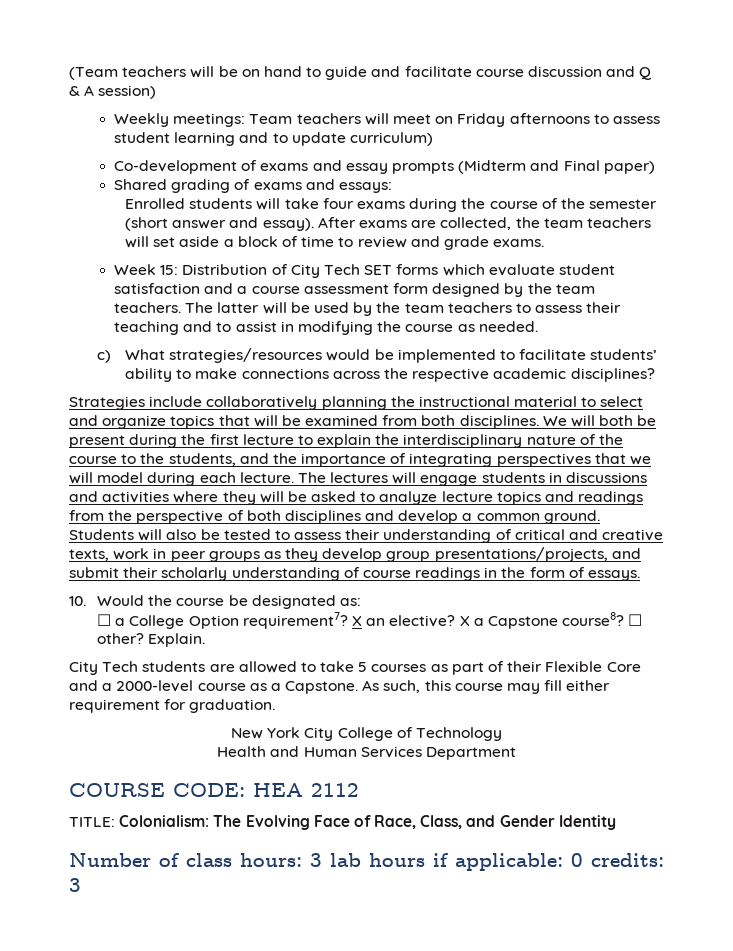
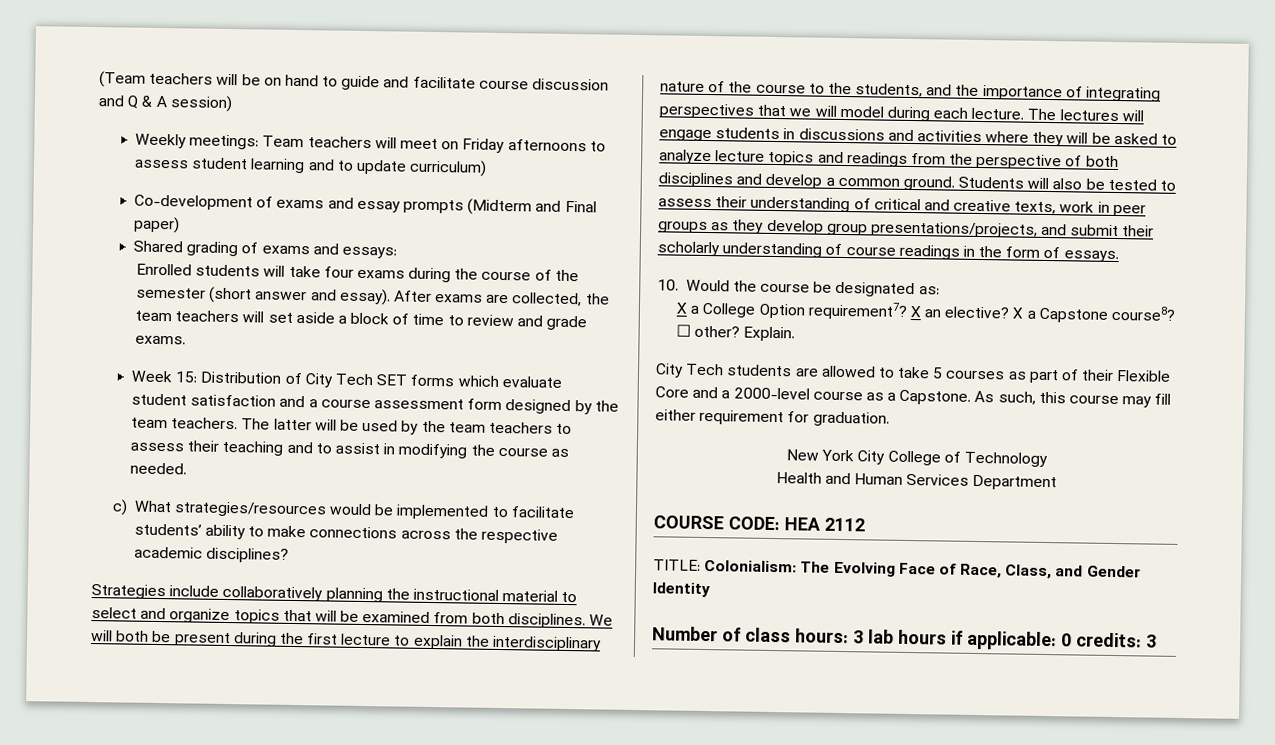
[97,614,112,626] ☐ -> [675,302,688,314] X

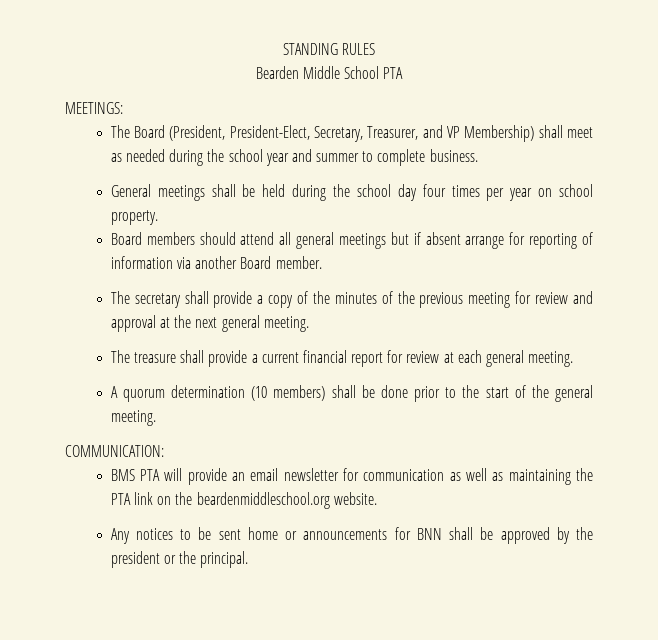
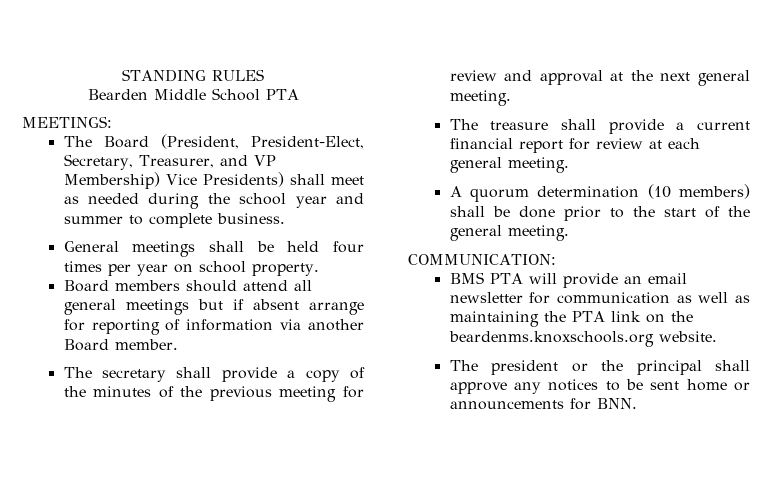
(535, 133) none -> [165,172,284,187] Vice Presidents)
[292,184,417,201] during the school day -> (320, 246) none
[196,492,330,509] beardenmiddleschool.org -> [448,331,654,347] beardenms.knoxschools.org
[110,528,130,544] Any -> [449,360,750,375] [449,382,541,394] The president or the principal shall approve any
[416,527,593,544] [110,551,249,568] BNN shall be approved by the president or the principal. -> [596,398,637,409] BNN.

★ ★ ★

= YOUR INSTRUCTIONS =
If an entry above holds a picture, leave that picture out and print the rest exactly.

= EXERCISE RESULT =
[97,614,112,626] ☐ -> [675,302,688,314] X

(535, 133) none -> [165,172,284,187] Vice Presidents)
[292,184,417,201] during the school day -> (320, 246) none
[196,492,330,509] beardenmiddleschool.org -> [448,331,654,347] beardenms.knoxschools.org
[110,528,130,544] Any -> [449,360,750,375] [449,382,541,394] The president or the principal shall approve any
[416,527,593,544] [110,551,249,568] BNN shall be approved by the president or the principal. -> [596,398,637,409] BNN.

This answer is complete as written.